En mi caso, una novela se me ocurre cuando me la provoca una anécdota, aunque sea mínima. Una persona se sienta en un banco jadeando. Entonces interviene el “¿y si…?” ¿Y si lo hubieran envenenado? ¿Y si ama sin remedio y lo traicionaron? ¿Y si jadea a causa de un infarto? ¿Venía huyendo de perseguidores? ¿Y si guarda un secreto que puede acabar con todo un país? A lo largo de muchos días, meses a veces, voy explorando las avenidas que están abiertas y busco el camino que instintivamente quiero seguir: el de la angustia, el sufrimiento, el miedo o el amor. No tomo notas, solo dejo que la novela me vaya avasallando, tome posesión de mí y no me deje ya hasta que me siente frente al ordenador. Así fue, literalmente, como ideé y escribí dos de mis novelas más complejas, La reina de Serbia y Viví años de tormenta. Complejas, no por complicarle la vida a los lectores sino por embarullarme la mía.
Confieso que no pienso en los lectores. Solo pienso en que el relato tenga consistencia, ritmo, casi cadencia poética. Quisiera emocionarme con la escritura, pero me ocurre raras veces. En esas ocasiones me siento en plenitud.
Mis personajes (lo más importante de mis relatos) no son caracteres de una pieza inamovible. No. Van construyéndose a medida que avanza la novela y a veces hasta me sorprenden sus reacciones. Tampoco es la primera vez que, en medio de un relato, nace un nuevo personaje, qué sé yo, porque se necesita que alguien haga una tortilla o ponga un vendaje en la cabeza del protagonista. Y de pronto se consolida y permanece en la acción hasta el final.

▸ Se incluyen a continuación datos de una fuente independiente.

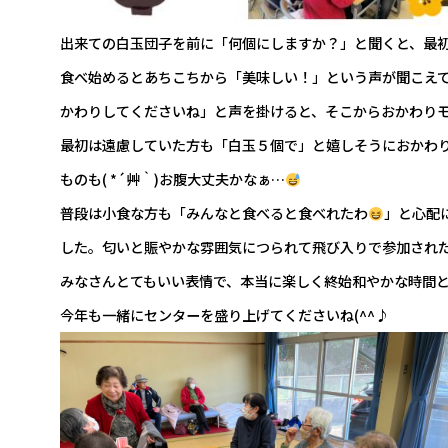
出来ての白玉団子を前に「何個にしますか？」と聞くと、最
食べ始めるとあちこちから「美味しい！」という声が聞こえ
かわりしてくださいね」と声を掛けると、そこからおかわり
最初は遠慮していた方も「白玉５個で」と嬉しそうにおかわ
ものも( *´艸｀)お腹大丈夫かなぁ…
普段は小食な方も「みんなと食べると食べれたわ
」と心配
した。匂いと賑やかな雰囲気につられて飛び入りで参加され
みなさんとてもいい表情で、本当に楽しく終始和やかな時間
今年も一緒にセンターを盛り上げてくださいね(^^♪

Así me ocurrió con una monjita en plena batalla de la Cochinchina en El cuenco de laca.
A nadie debe sorprender que en los pasados 45 años haya vivido inmerso en mis lucubraciones, como uno más de los pobladores de mis novelas, pero con una ventaja sobre todos ellos: con ellos estuve en todos los escenarios, en Serbia, sí, y en México y en Siberia, en el Congo y en Grecia, en El Cairo y en el Golfo Pérsico. Ellos no, yo sí. Esa suerte he tenido.